World’s Loneliest Man dies after avoiding contact from Humans for nearly 30 years (Photos)
A man known as “The Man of the Hole,” and the ‘World’s loneliest man’ has died in Brazil after avoiding contact with humans for nearly 30 years.
The unnamed man is reportedly the last known surviving member of an Amazon tribe in Brazil.
Brazil’s National Indian Foundation, FUNAI, announced the tribesman’s passing.
“(FUNAI) informs, with immense regret, the death of the indigenous known as ‘Tanaru Indian’ or ‘Hole Indian,’ who lived in voluntary isolation and was monitored and protected by Funai through the Ethnoenvironmental Protection Front.
Guaporé, in the state of Rondônia, about 26 years ago. The indigenous man was the only survivor of his community, of unknown ethnicity.” the agency said in a press release.
FUNAI reported that the man’s body was found in his hammock inside a hut last Tuesday by officials tasked with monitoring the remote Tanaru Indigenous Territory in Rondônia state in the western Brazilian Amazon, where he had been living in “voluntary isolation.”
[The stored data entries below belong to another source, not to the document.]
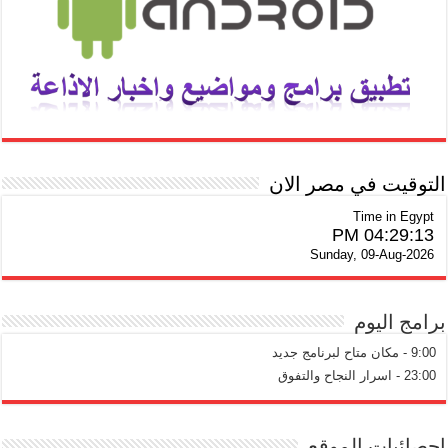
التوقيت في مصر الان
Time in Egypt
04:29:13 PM
Sunday, 09-Aug-2026
برامج اليوم
9:00 - مكان متاح لبرنامج جديد
23:00 - اسرار النجاح والتفوق
احصائيات الموقع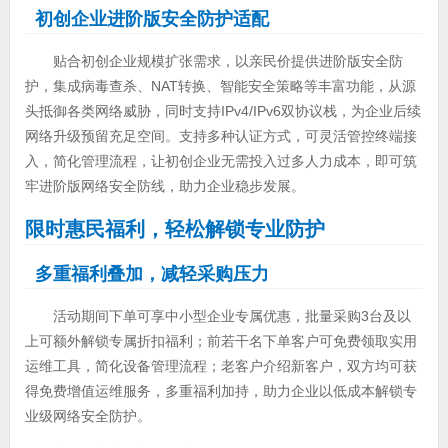
初创企业进阶版安全防护适配
贴合初创企业规模扩张需求，以亲民价提供进阶版安全防
护，集成病毒查杀、NAT转换、智能安全策略等丰富功能，从源
头抵御各类网络威胁，同时支持IPv4/IPv6双协议栈，为企业后续
网络升级预留充足空间。支持多种认证方式，可灵活管控终端接
入，简化管理流程，让初创企业无需投入过多人力成本，即可筑
牢进阶版网络安全防线，助力企业稳步发展。
限时惠民福利，轻松解锁专业防护
多重福利叠加，减轻采购压力
活动期间下单可享中小型企业专属优惠，批量采购3台及以
上可额外解锁专属折扣福利；前若干名下单客户可免费领取实用
运维工具，简化设备管理流程；老客户介绍新客户，双方均可获
得免费增值运维服务，多重福利加持，助力企业以低成本解锁专
业级网络安全防护。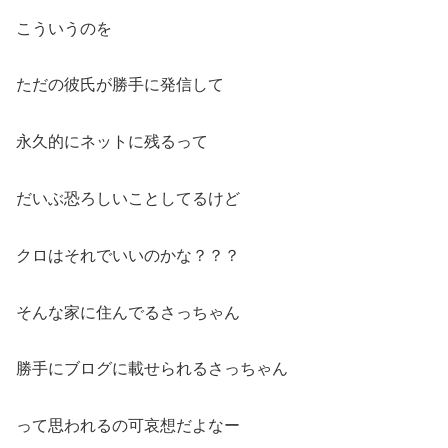
こういうのを
ただの彼氏が勝手に発信して
永久的にネットに残るって
だいぶ恐ろしいことしてるけど
クロはそれでいいのかな？？？
そんな家に住んでるさっちゃん
勝手にブログに載せられるさっちゃん
って思われるの可哀想だよなー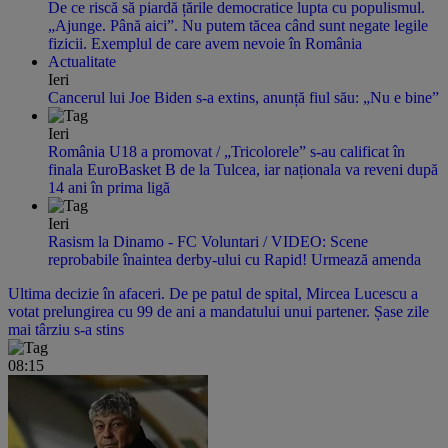
De ce riscă să piardă țările democratice lupta cu populismul.
„Ajunge. Până aici”. Nu putem tăcea când sunt negate legile
fizicii. Exemplul de care avem nevoie în România
Actualitate
Ieri
Cancerul lui Joe Biden s-a extins, anunță fiul său: „Nu e bine”
Ieri
România U18 a promovat / „Tricolorele” s-au calificat în
finala EuroBasket B de la Tulcea, iar naționala va reveni după
14 ani în prima ligă
Ieri
Rasism la Dinamo - FC Voluntari / VIDEO: Scene
reprobabile înaintea derby-ului cu Rapid! Urmează amenda
Ultima decizie în afaceri. De pe patul de spital, Mircea Lucescu a
votat prelungirea cu 99 de ani a mandatului unui partener. Șase zile
mai târziu s-a stins
08:15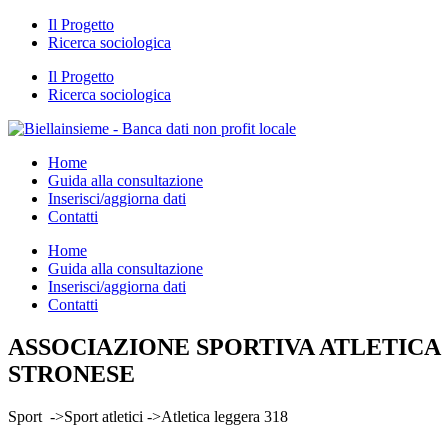
Il Progetto
Ricerca sociologica
Il Progetto
Ricerca sociologica
Home
Guida alla consultazione
Inserisci/aggiorna dati
Contatti
Home
Guida alla consultazione
Inserisci/aggiorna dati
Contatti
ASSOCIAZIONE SPORTIVA ATLETICA
STRONESE
Sport ->Sport atletici ->Atletica leggera 318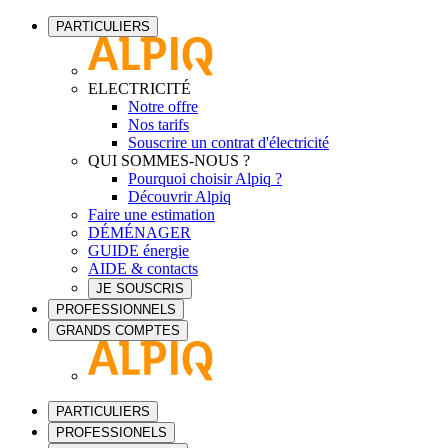
PARTICULIERS
ELECTRICITÉ
Notre offre
Nos tarifs
Souscrire un contrat d'électricité
QUI SOMMES-NOUS ?
Pourquoi choisir Alpiq ?
Découvrir Alpiq
Faire une estimation
DÉMÉNAGER
GUIDE énergie
AIDE & contacts
JE SOUSCRIS
PROFESSIONNELS
GRANDS COMPTES
PARTICULIERS
PROFESSIONELS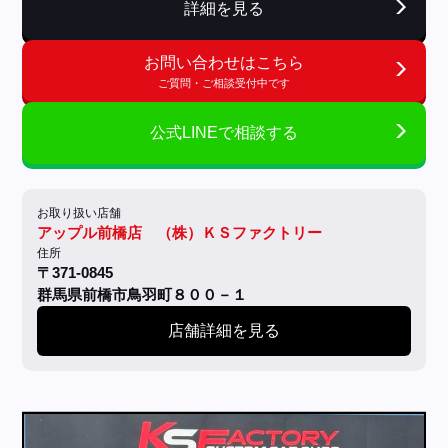
詳細を見る
お問い合わせはこちら
ご質問・ご相談受付中です
公式LINEで相談する
お取り扱い店舗
アップル前橋店 （株）ＫＳファクトリー
住所
〒371-0845
群馬県前橋市鳥羽町８００－１
店舗詳細を見る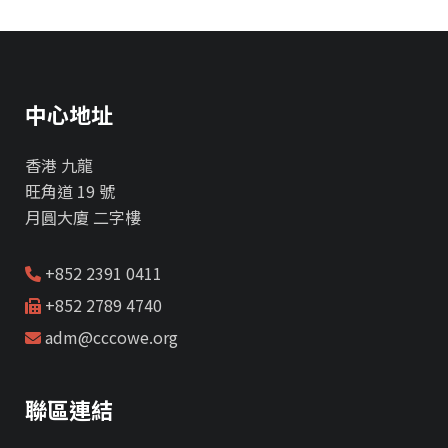
中心地址
香港 九龍
旺角道 19 號
月圓大廈 二字樓
+852 2391 0411
+852 2789 4740
adm@cccowe.org
聯區連結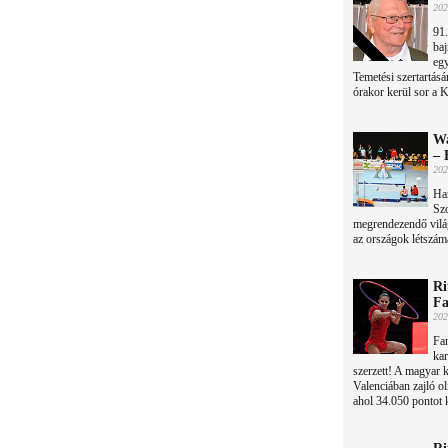
202
91.
baj
egy
Temetési szertartás
órakor kerül sor a 
Wa
– 
202
Har
Szo
megrendezendő világ
az országok létszámá
Ri
Fa
202
Fan
kar
szerzett! A magyar kl
Valenciában zajló ol
ahol 34.050 pontot k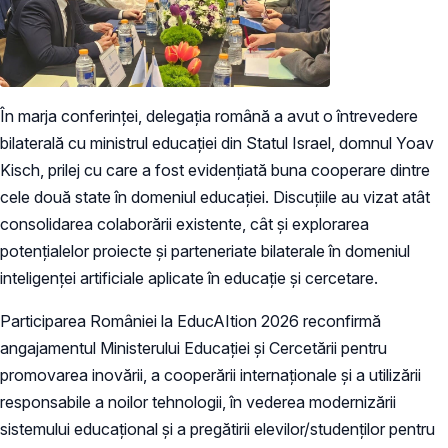
În marja conferinței, delegația română a avut o întrevedere
bilaterală cu ministrul educației din Statul Israel, domnul Yoav
Kisch, prilej cu care a fost evidențiată buna cooperare dintre
cele două state în domeniul educației. Discuțiile au vizat atât
consolidarea colaborării existente, cât și explorarea
potențialelor proiecte și parteneriate bilaterale în domeniul
inteligenței artificiale aplicate în educație și cercetare.
Participarea României la EducAItion 2026 reconfirmă
angajamentul Ministerului Educației și Cercetării pentru
promovarea inovării, a cooperării internaționale și a utilizării
responsabile a noilor tehnologii, în vederea modernizării
sistemului educațional și a pregătirii elevilor/studenților pentru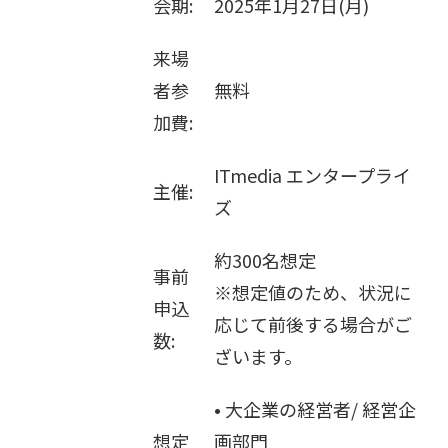
会期:
2025年1月27日(月)
販売パートナー募集
来場
者参
無料
加費:
ITmedia エンタープライ
主催:
ズ
約300名想定
事前
※想定値のため、状況に
申込
応じて前後する場合がご
数:
ざいます。
• 大企業の経営者/ 経営企
想定
画部門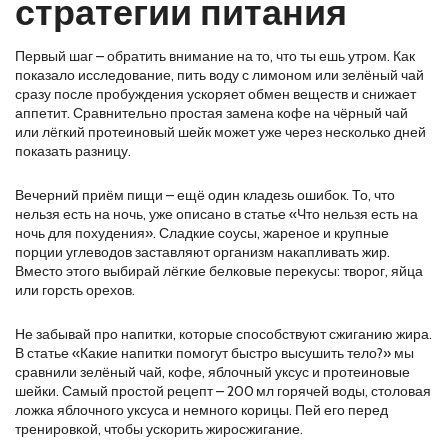
стратегии питания
Первый шаг – обратить внимание на то, что ты ешь утром. Как
показало исследование, пить воду с лимоном или зелёный чай
сразу после пробуждения ускоряет обмен веществ и снижает
аппетит. Сравнительно простая замена кофе на чёрный чай
или лёгкий протеиновый шейк может уже через несколько дней
показать разницу.
Вечерний приём пищи – ещё один кладезь ошибок. То, что
нельзя есть на ночь, уже описано в статье «Что нельзя есть на
ночь для похудения». Сладкие соусы, жареное и крупные
порции углеводов заставляют организм накапливать жир.
Вместо этого выбирай лёгкие белковые перекусы: творог, яйца
или горсть орехов.
Не забывай про напитки, которые способствуют сжиганию жира.
В статье «Какие напитки помогут быстро высушить тело?» мы
сравнили зелёный чай, кофе, яблочный уксус и протеиновые
шейки. Самый простой рецепт – 200 мл горячей воды, столовая
ложка яблочного уксуса и немного корицы. Пей его перед
тренировкой, чтобы ускорить жиросжигание.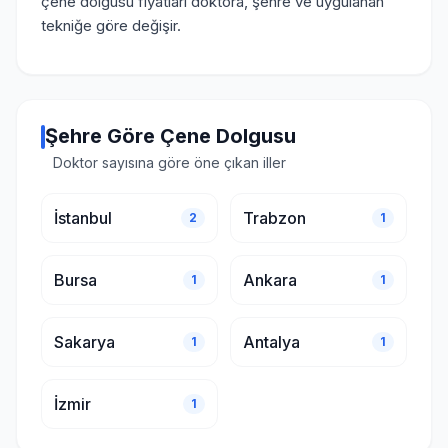
çene dolgusu fiyatları doktora, şehre ve uygulanan
tekniğe göre değişir.
Şehre Göre Çene Dolgusu
Doktor sayısına göre öne çıkan iller
İstanbul
Trabzon
2
1
Bursa
Ankara
1
1
Sakarya
Antalya
1
1
İzmir
1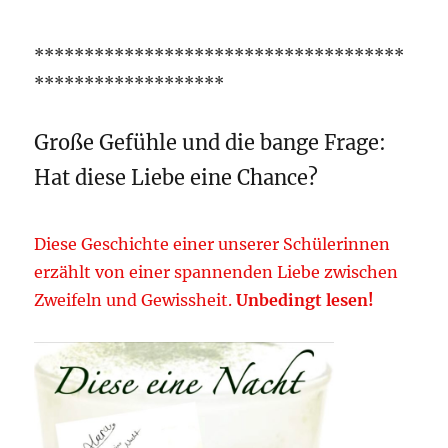
*************************************
*******************
Große Gefühle und die bange Frage:
Hat diese Liebe eine Chance?
Diese Geschichte einer unserer Schülerinnen
erzählt von einer spannenden Liebe zwischen
Zweifeln und Gewissheit.
Unbedingt lesen!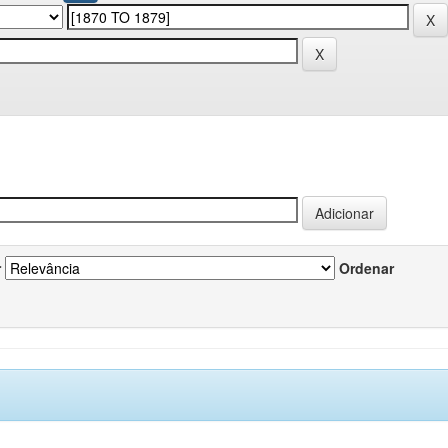
r
Ordenar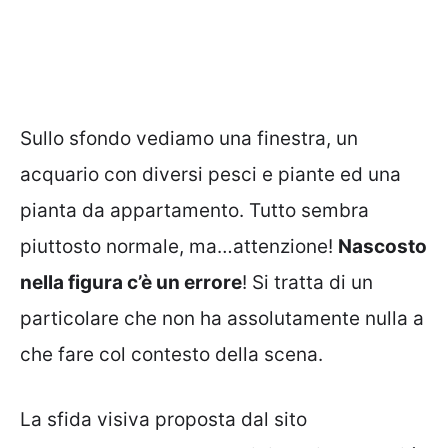
Sullo sfondo vediamo una finestra, un
acquario con diversi pesci e piante ed una
pianta da appartamento. Tutto sembra
piuttosto normale, ma…attenzione!
Nascosto
nella figura c’è un errore
! Si tratta di un
particolare che non ha assolutamente nulla a
che fare col contesto della scena.
La sfida visiva proposta dal sito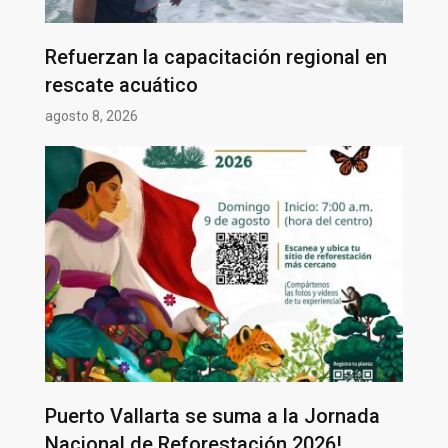
Refuerzan la capacitación regional en
rescate acuático
agosto 8, 2026
Puerto Vallarta se suma a la Jornada
Nacional de Reforestación 2026!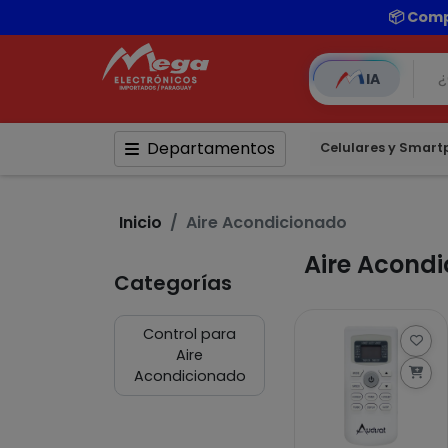
📦 Comp
IA
Departamentos
Celulares y Smar
Inicio
Aire Acondicionado
Aire Acondi
Categorías
Control para
Aire
Acondicionado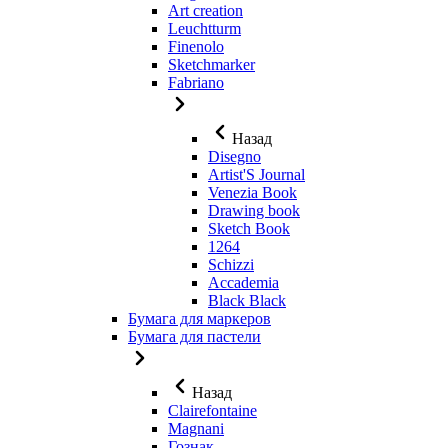
Art creation
Leuchtturm
Finenolo
Sketchmarker
Fabriano
Назад
Disegno
Artist'S Journal
Venezia Book
Drawing book
Sketch Book
1264
Schizzi
Accademia
Black Black
Бумага для маркеров
Бумага для пастели
Назад
Clairefontaine
Magnani
Гознак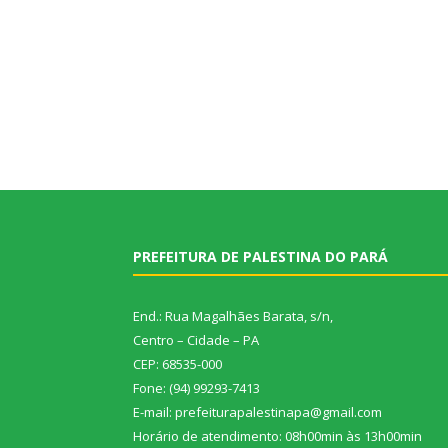
PREFEITURA DE PALESTINA DO PARÁ
End.: Rua Magalhães Barata, s/n,
Centro – Cidade – PA
CEP: 68535-000
Fone: (94) 99293-7413
E-mail: prefeiturapalestinapa@gmail.com
Horário de atendimento: 08h00min às 13h00min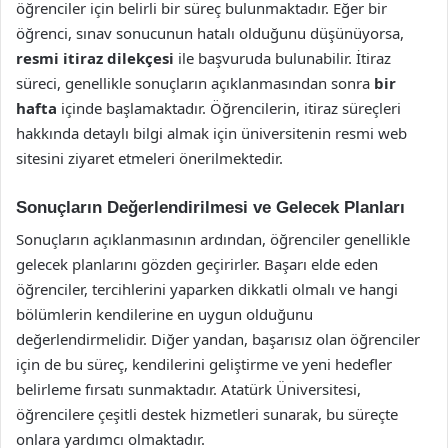
öğrenciler için belirli bir süreç bulunmaktadır. Eğer bir
öğrenci, sınav sonucunun hatalı olduğunu düşünüyorsa,
resmi itiraz dilekçesi
ile başvuruda bulunabilir. İtiraz
süreci, genellikle sonuçların açıklanmasından sonra
bir
hafta
içinde başlamaktadır. Öğrencilerin, itiraz süreçleri
hakkında detaylı bilgi almak için üniversitenin resmi web
sitesini ziyaret etmeleri önerilmektedir.
Sonuçların Değerlendirilmesi ve Gelecek Planları
Sonuçların açıklanmasının ardından, öğrenciler genellikle
gelecek planlarını gözden geçirirler. Başarı elde eden
öğrenciler, tercihlerini yaparken dikkatli olmalı ve hangi
bölümlerin kendilerine en uygun olduğunu
değerlendirmelidir. Diğer yandan, başarısız olan öğrenciler
için de bu süreç, kendilerini geliştirme ve yeni hedefler
belirleme fırsatı sunmaktadır. Atatürk Üniversitesi,
öğrencilere çeşitli destek hizmetleri sunarak, bu süreçte
onlara yardımcı olmaktadır.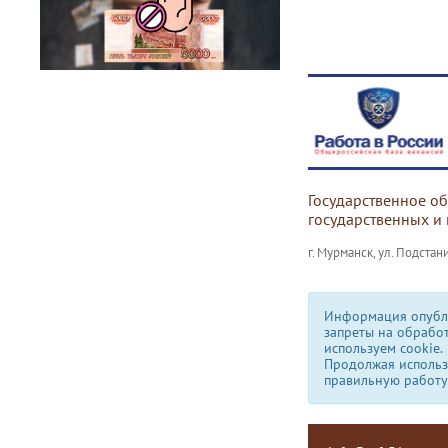
Государственное о
государственных и
г. Мурманск, ул. Подстани
Информация опубли
запреты на обрабо
используем сookie.
Продолжая использо
правильную работу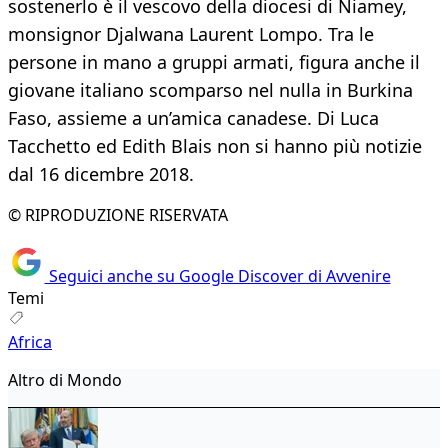
sostenerlo è il vescovo della diocesi di Niamey,
monsignor Djalwana Laurent Lompo. Tra le
persone in mano a gruppi armati, figura anche il
giovane italiano scomparso nel nulla in Burkina
Faso, assieme a un’amica canadese. Di Luca
Tacchetto ed Edith Blais non si hanno più notizie
dal 16 dicembre 2018.
© RIPRODUZIONE RISERVATA
Seguici anche su Google Discover di Avvenire
Temi
Africa
Altro di Mondo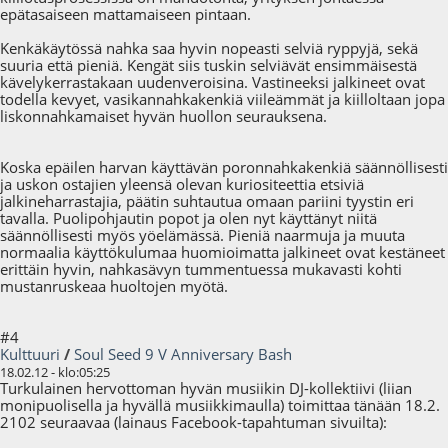
epätasaiseen mattamaiseen pintaan.
Kenkäkäytössä nahka saa hyvin nopeasti selviä ryppyjä, sekä
suuria että pieniä. Kengät siis tuskin selviävät ensimmäisestä
kävelykerrastakaan uudenveroisina. Vastineeksi jalkineet ovat
todella kevyet, vasikannahkakenkiä viileämmät ja kiilloltaan jopa
liskonnahkamaiset hyvän huollon seurauksena.
Koska epäilen harvan käyttävän poronnahkakenkiä säännöllisesti
ja uskon ostajien yleensä olevan kuriositeettia etsiviä
jalkineharrastajia, päätin suhtautua omaan pariini tyystin eri
tavalla. Puolipohjautin popot ja olen nyt käyttänyt niitä
säännöllisesti myös yöelämässä. Pieniä naarmuja ja muuta
normaalia käyttökulumaa huomioimatta jalkineet ovat kestäneet
erittäin hyvin, nahkasävyn tummentuessa mukavasti kohti
mustanruskeaa huoltojen myötä.
#4
Kulttuuri
/
Soul Seed 9 V Anniversary Bash
18.02.12 - klo:05:25
Turkulainen hervottoman hyvän musiikin DJ-kollektiivi (liian
monipuolisella ja hyvällä musiikkimaulla) toimittaa tänään 18.2.
2102 seuraavaa (lainaus Facebook-tapahtuman sivuilta):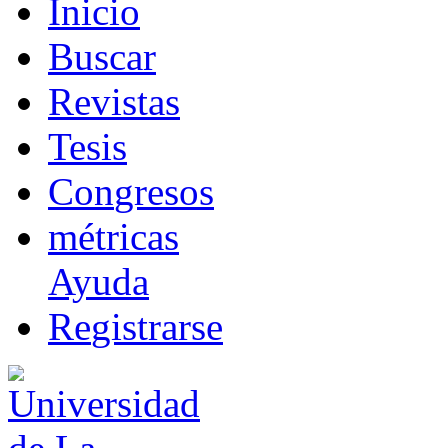
I
nicio
B
uscar
R
evistas
T
esis
Co
n
gresos
m
étricas
Ayuda
R
e
gistrarse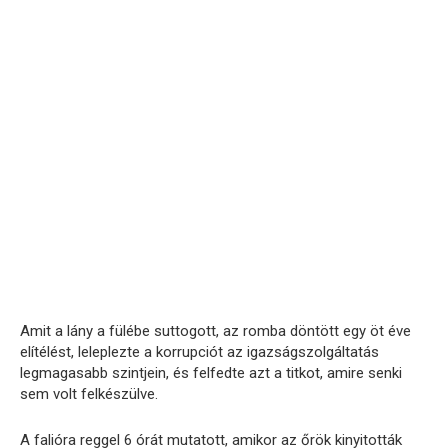
Amit a lány a fülébe suttogott, az romba döntött egy öt éve
elítélést, leleplezte a korrupciót az igazságszolgáltatás
legmagasabb szintjein, és felfedte azt a titkot, amire senki
sem volt felkészülve.
A falióra reggel 6 órát mutatott, amikor az őrök kinyitották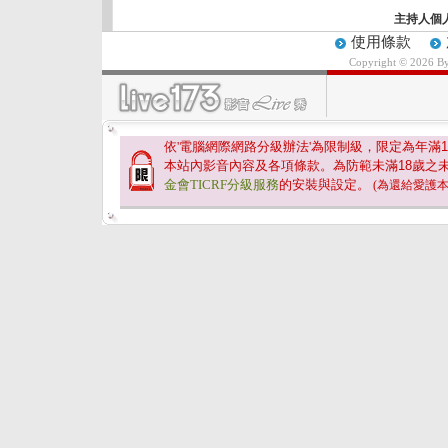
主持人個
使用條款
Copyright © 2026 B
依'電腦網際網路分級辦法'為限制級，限定為年滿
1
本站內影音內容及各項條款。為防範未滿
18
歲之
金會TICRF分級服務
的安裝與設定。
(為還給愛護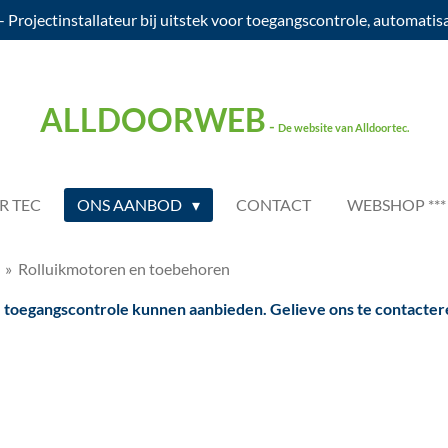
- Projectinstallateur bij uitstek voor toegangscontrole, automatis
ALLDOORWEB
-
De website van Alldoortec.
R TEC
ONS AANBOD
CONTACT
WEBSHOP ***
»
Rolluikmotoren en toebehoren
 toegangscontrole kunnen aanbieden. Gelieve ons te contacter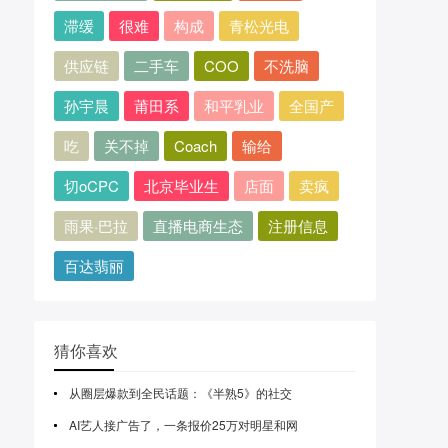
滞缓
很难
构成
青松光电
供应链
二手车
COO
不洗脑
孙宇晨
莆田系
和平乳业
全国产
吃
关不掉
Coach
输给
切oCPC
北京毕业生
店面
卖疯
雨果·巴拉
直播电商生态
注册信息
百达翡丽
猜你喜欢
从圈层爆款到全民话题：《半熟5》的社交
AI艺人接广告了，一条报价25万对明星和网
The man, is believed to have been about 60 years old.
He was dubbed “The Man of the Hole” because of his habit of digging large, deep holes to trap animals and hide.
There were no signs of violence or struggle, and it appears he died of natural causes.
Brazil’s Federal Police will perform an autopsy on the man’s body and produce a report on the findings.
According to the non-profit organization Survival International, the “Man of the Hole” was the only inhabitant of Tanaru territory, which it described as “as a small island of forest in a sea of vast cattle ranches.”
The organization said that the rest of the tribe had been massacred in a series of attacks allegedly perpetrated by land-hungry cattle ranchers since the 1970s, with the last six members being exterminated in 1995.
Monitors had not encountered him again after that time, but they came across his straw huts and deep holes bristling with spikes that he dug to trap animals, or hide from outsiders.
Evidence at the scene suggested that the lone tribesman survived by planting corn and papaya.
“No outsider knew this man’s name, or even very much about his tribe – and with his death the genocide of his people is complete,” stated Fiona Watson, Survival International’s director of research and advocacy.
“For this was indeed a genocide – the deliberate wiping out of an entire people by cattle ranchers hungry for land and wealth.
“We can only imagine what horrors he had witnessed in his life, and the loneliness of his existence after the rest of his tribe were killed, but he determinedly resisted all attempts at contact, and made clear he just wanted to be left alone,” she said.
There are about 240 indigenous tribes in Brazil, with many under threat as illegal miners, loggers and farmers encroach onto their territory, warns Survival International, a pressure group fighting for the rights of indigenous people.